To further pinpoint the genetic basis of the increased oleic acid content, the team conducted a BSA-Seq analysis. This technique helped identify genes with SNPs (single nucleotide polymorphisms) and Indel (insertions/deletions) variant loci associated with the trait. The combination of BSA-Seq, RNA-Seq, and metabolomic analyses led to the identification of L.us.o.g.scaffold122.86, a gene that may be co-expressed with L.us.o.g.scaffold7.26 to influence oleic acid accumulation via FAD2.
The implications of this research are far-reaching, particularly for the energy sector. High-oleic acid crops are in high demand for the production of biodiesel, as they offer improved oxidative stability and better performance in cold weather. “Enhancing the oleic acid content in flax could make it a more attractive feedstock for biodiesel production, contributing to the development of sustainable and renewable energy sources,” said Liu.

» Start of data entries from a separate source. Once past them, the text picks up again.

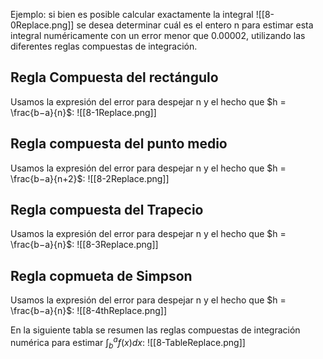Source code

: Ejemplo: si bien es posible calcular exactamente la integral
![[8-0Replace.png]]
se desea determinar cuál es el entero n para estimar esta integral numéricamente con un error menor que 0.00002, utilizando las diferentes reglas compuestas de integración.
## Regla Compuesta del rectángulo
Usamos la expresión del error para despejar n y el hecho que $h = \frac{b−a}{n}$:
![[8-1Replace.png]]

## Regla compuesta del punto medio
Usamos la expresión del error para despejar n y el hecho que $h = \frac{b−a}{n+2}$:
![[8-2Replace.png]]
## Regla compuesta del Trapecio
Usamos la expresión del error para despejar n y el hecho que $h = \frac{b−a}{n}$:
![[8-3Replace.png]]

## Regla copmueta de Simpson
Usamos la expresión del error para despejar n y el hecho que $h = \frac{b−a}{n}$:
![[8-4thReplace.png]]

En la siguiente tabla se resumen las reglas compuestas de integración numérica para estimar $\int_b^a f(x)dx$:
![[8-TableReplace.png]]


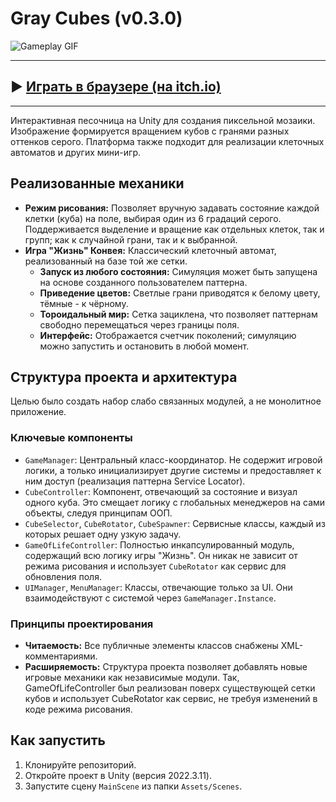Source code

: # Gray Cubes (v0.3.0)

![Gameplay GIF](https://github.com/jing3r/jing3r/blob/main/GrayCubes.gif?raw=true) 

---
## ▶️ [Играть в браузере (на itch.io)](https://jing3r.itch.io/graycubes)
---

Интерактивная песочница на Unity для создания пиксельной мозаики. Изображение формируется вращением кубов с гранями разных оттенков серого. Платформа также подходит для реализации клеточных автоматов и других мини-игр.

## Реализованные механики

*   **Режим рисования:** Позволяет вручную задавать состояние каждой клетки (куба) на поле, выбирая один из 6 градаций серого. Поддерживается выделение и вращение как отдельных клеток, так и групп; как к случайной грани, так и к выбранной.
*   **Игра "Жизнь" Конвея:** Классический клеточный автомат, реализованный на базе той же сетки.
    *   **Запуск из любого состояния:** Симуляция может быть запущена на основе созданного пользователем паттерна.
    *   **Приведение цветов:** Светлые грани приводятся к белому цвету, тёмные - к чёрному. 
    *   **Тороидальный мир:** Сетка зациклена, что позволяет паттернам свободно перемещаться через границы поля.
    *   **Интерфейс:** Отображается счетчик поколений; симуляцию можно запустить и остановить в любой момент.

## Структура проекта и архитектура

Целью было создать набор слабо связанных модулей, а не монолитное приложение.

### Ключевые компоненты

*   `GameManager`: Центральный класс-координатор. Не содержит игровой логики, а только инициализирует другие системы и предоставляет к ним доступ (реализация паттерна Service Locator).
*   `CubeController`: Компонент, отвечающий за состояние и визуал одного куба. Это смещает логику с глобальных менеджеров на сами объекты, следуя принципам ООП.
*   `CubeSelector`, `CubeRotator`, `CubeSpawner`: Сервисные классы, каждый из которых решает одну узкую задачу.
*   `GameOfLifeController`: Полностью инкапсулированный модуль, содержащий всю логику игры "Жизнь". Он никак не зависит от режима рисования и использует `CubeRotator` как сервис для обновления поля.
*   `UIManager`, `MenuManager`: Классы, отвечающие только за UI. Они взаимодействуют с системой через `GameManager.Instance`.

### Принципы проектирования

*   **Читаемость:** Все публичные элементы классов снабжены XML-комментариями.
*   **Расширяемость:** Структура проекта позволяет добавлять новые игровые механики как независимые модули. Так, GameOfLifeController был реализован поверх существующей сетки кубов и использует CubeRotator как сервис, не требуя изменений в коде режима рисования.

## Как запустить

1.  Клонируйте репозиторий.
2.  Откройте проект в Unity (версия 2022.3.11).
3.  Запустите сцену `MainScene` из папки `Assets/Scenes`.
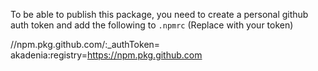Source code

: To be able to publish this package, you need to create a personal github auth token and add the following to `.npmrc` (Replace <TOKEN> with your token)

//npm.pkg.github.com/:_authToken=<TOKEN>
akadenia:registry=https://npm.pkg.github.com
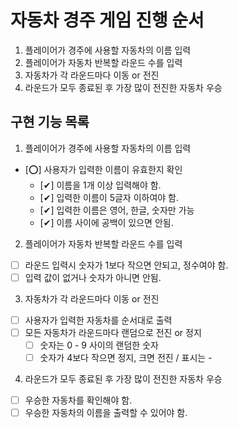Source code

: # 자동차 경주 게임 진행 순서

1. 플레이어가 경주에 사용할 자동차의 이름 입력
2. 플레이어가 자동차 반복할 라운드 수를 입력
3. 자동차가 각 라운드마다 이동 or 전진
4. 라운드가 모두 종료된 후 가장 많이 전진한 자동차 우승

## 구현 기능 목록

1. 플레이어가 경주에 사용할 자동차의 이름 입력
- [⭕] 사용자가 입력한 이름이 유효한지 확인
  - [✔] 이름을 1개 이상 입력해야 함.
  - [✔] 입력한 이름이 5글자 이하여야 함.
  - [✔] 입력한 이름은 영어, 한글, 숫자만 가능
  - [✔] 이름 사이에 공백이 있으면 안됨.

2. 플레이어가 자동차 반복할 라운드 수를 입력
- [ ] 라운드 입력시 숫자가 1보다 작으면 안되고, 정수여야 함. 
- [ ] 입력 값이 없거나 숫자가 아니면 안됨.

3. 자동차가 각 라운드마다 이동 or 전진
- [ ] 사용자가 입력한 자동차를 순서대로 출력
- [ ] 모든 자동차가 라운드마다 랜덤으로 전진 or 정지
  - [ ] 숫자는 0 - 9 사이의 랜덤한 숫자
  - [ ] 숫자가 4보다 작으면 정지, 크면 전진 / 표시는 -

4. 라운드가 모두 종료된 후 가장 많이 전진한 자동차 우승
- [ ] 우승한 자동차를 확인해야 함.
- [ ] 우승한 자동차의 이름을 출력할 수 있어야 함.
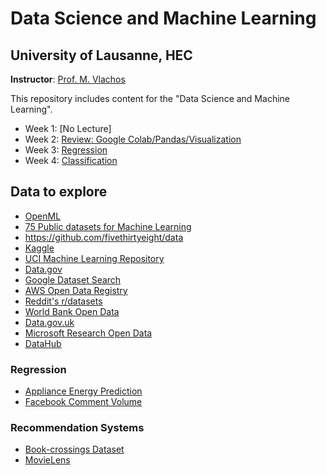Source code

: # Data Science and Machine Learning 
## University of Lausanne, HEC

**Instructor**: [Prof. M. Vlachos](https://people.unil.ch/michalisvlachos/)

This repository includes content for the "Data Science and Machine Learning".

- Week 1: [No Lecture]
- Week 2: [Review: Google Colab/Pandas/Visualization](Week_2)
- Week 3: [Regression](Week_3)
- Week 4: [Classification](Week_4)


## Data to explore
- [OpenML](https://www.openml.org/)
- [75 Public datasets for Machine Learning](https://blog.superannotate.com/public-datasets-for-machine-learning/)
- https://github.com/fivethirtyeight/data
- [Kaggle](www.kaggle.com)
- [UCI Machine Learning Repository](https://lnkd.in/ddsGMvdQ)
- [Data.gov](www.data.gov)
- [Google Dataset Search](https://lnkd.in/dM6PM9Qm)
- [AWS Open Data Registry](registry.opendata.aws)
- [Reddit's r/datasets](www.reddit.com/r/datasets)
- [World Bank Open Data](data.worldbank.org)
- [Data.gov.uk](data.gov.uk)
- [Microsoft Research Open Data](msropendata.com)
- [DataHub](datahub.io)

### Regression
- [Appliance Energy Prediction](https://archive.ics.uci.edu/ml/datasets/Appliances+energy+prediction)
- [Facebook Comment Volume](https://archive.ics.uci.edu/ml/datasets/Facebook+Comment+Volume+Dataset#)

### Recommendation Systems
- [Book-crossings Dataset](http://www2.informatik.uni-freiburg.de/~cziegler/BX/)
- [MovieLens](https://grouplens.org/datasets/movielens/)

Moreover, the multi-omics approach employed in this study sets a precedent for future research in crop improvement. By integrating genomics, transcriptomics, and metabolomics, scientists can gain a comprehensive understanding of the molecular mechanisms underlying desirable traits, paving the way for more targeted and efficient breeding programs.
As the world grapples with the challenges of climate change and the need for sustainable energy sources, research like this offers a glimmer of hope. The work of Liu and her team not only advances our understanding of flax genetics but also brings us one step closer to a greener and more sustainable future.